(Extracted records begins)

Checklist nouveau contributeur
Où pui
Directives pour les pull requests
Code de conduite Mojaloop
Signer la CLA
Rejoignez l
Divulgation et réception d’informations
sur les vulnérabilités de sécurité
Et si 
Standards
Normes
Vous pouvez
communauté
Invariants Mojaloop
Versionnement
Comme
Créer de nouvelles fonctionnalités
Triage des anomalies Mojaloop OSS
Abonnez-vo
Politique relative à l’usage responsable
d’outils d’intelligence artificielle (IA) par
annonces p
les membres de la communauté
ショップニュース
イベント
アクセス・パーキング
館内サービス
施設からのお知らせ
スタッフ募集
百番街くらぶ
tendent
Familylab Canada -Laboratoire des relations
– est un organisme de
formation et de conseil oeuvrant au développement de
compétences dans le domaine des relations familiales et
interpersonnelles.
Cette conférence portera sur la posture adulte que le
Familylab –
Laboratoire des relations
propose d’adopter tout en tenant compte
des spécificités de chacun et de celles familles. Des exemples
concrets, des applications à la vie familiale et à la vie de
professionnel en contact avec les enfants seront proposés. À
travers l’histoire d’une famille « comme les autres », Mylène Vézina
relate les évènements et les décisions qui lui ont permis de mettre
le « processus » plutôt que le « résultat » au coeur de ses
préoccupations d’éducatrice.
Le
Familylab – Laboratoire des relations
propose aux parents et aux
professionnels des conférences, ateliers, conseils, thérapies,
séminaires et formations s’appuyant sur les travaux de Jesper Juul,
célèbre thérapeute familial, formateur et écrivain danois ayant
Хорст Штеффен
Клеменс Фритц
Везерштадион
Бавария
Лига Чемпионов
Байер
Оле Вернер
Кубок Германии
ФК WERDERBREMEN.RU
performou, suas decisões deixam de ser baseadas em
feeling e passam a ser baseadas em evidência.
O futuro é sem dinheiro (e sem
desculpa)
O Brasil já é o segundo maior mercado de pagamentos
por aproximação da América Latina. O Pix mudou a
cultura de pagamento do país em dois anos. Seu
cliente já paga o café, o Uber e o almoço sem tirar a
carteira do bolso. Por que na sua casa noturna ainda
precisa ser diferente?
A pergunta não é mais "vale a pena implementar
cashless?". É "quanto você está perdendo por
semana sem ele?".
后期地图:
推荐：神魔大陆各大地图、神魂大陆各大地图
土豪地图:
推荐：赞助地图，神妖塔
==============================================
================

(Extracted records ends)

◆ Assignment ◆
Return, unchanged, the run of lines above that opens with the line containing "Rejoignez l" and closes with the line containing "Везерштадион". Include both.

◆ Response box ◆
Rejoignez l
Divulgation et réception d’informations
sur les vulnérabilités de sécurité
Et si 
Standards
Normes
Vous pouvez
communauté
Invariants Mojaloop
Versionnement
Comme
Créer de nouvelles fonctionnalités
Triage des anomalies Mojaloop OSS
Abonnez-vo
Politique relative à l’usage responsable
d’outils d’intelligence artificielle (IA) par
annonces p
les membres de la communauté
ショップニュース
イベント
アクセス・パーキング
館内サービス
施設からのお知らせ
スタッフ募集
百番街くらぶ
tendent
Familylab Canada -Laboratoire des relations
– est un organisme de
formation et de conseil oeuvrant au développement de
compétences dans le domaine des relations familiales et
interpersonnelles.
Cette conférence portera sur la posture adulte que le
Familylab –
Laboratoire des relations
propose d’adopter tout en tenant compte
des spécificités de chacun et de celles familles. Des exemples
concrets, des applications à la vie familiale et à la vie de
professionnel en contact avec les enfants seront proposés. À
travers l’histoire d’une famille « comme les autres », Mylène Vézina
relate les évènements et les décisions qui lui ont permis de mettre
le « processus » plutôt que le « résultat » au coeur de ses
préoccupations d’éducatrice.
Le
Familylab – Laboratoire des relations
propose aux parents et aux
professionnels des conférences, ateliers, conseils, thérapies,
séminaires et formations s’appuyant sur les travaux de Jesper Juul,
célèbre thérapeute familial, formateur et écrivain danois ayant
Хорст Штеффен
Клеменс Фритц
Везерштадион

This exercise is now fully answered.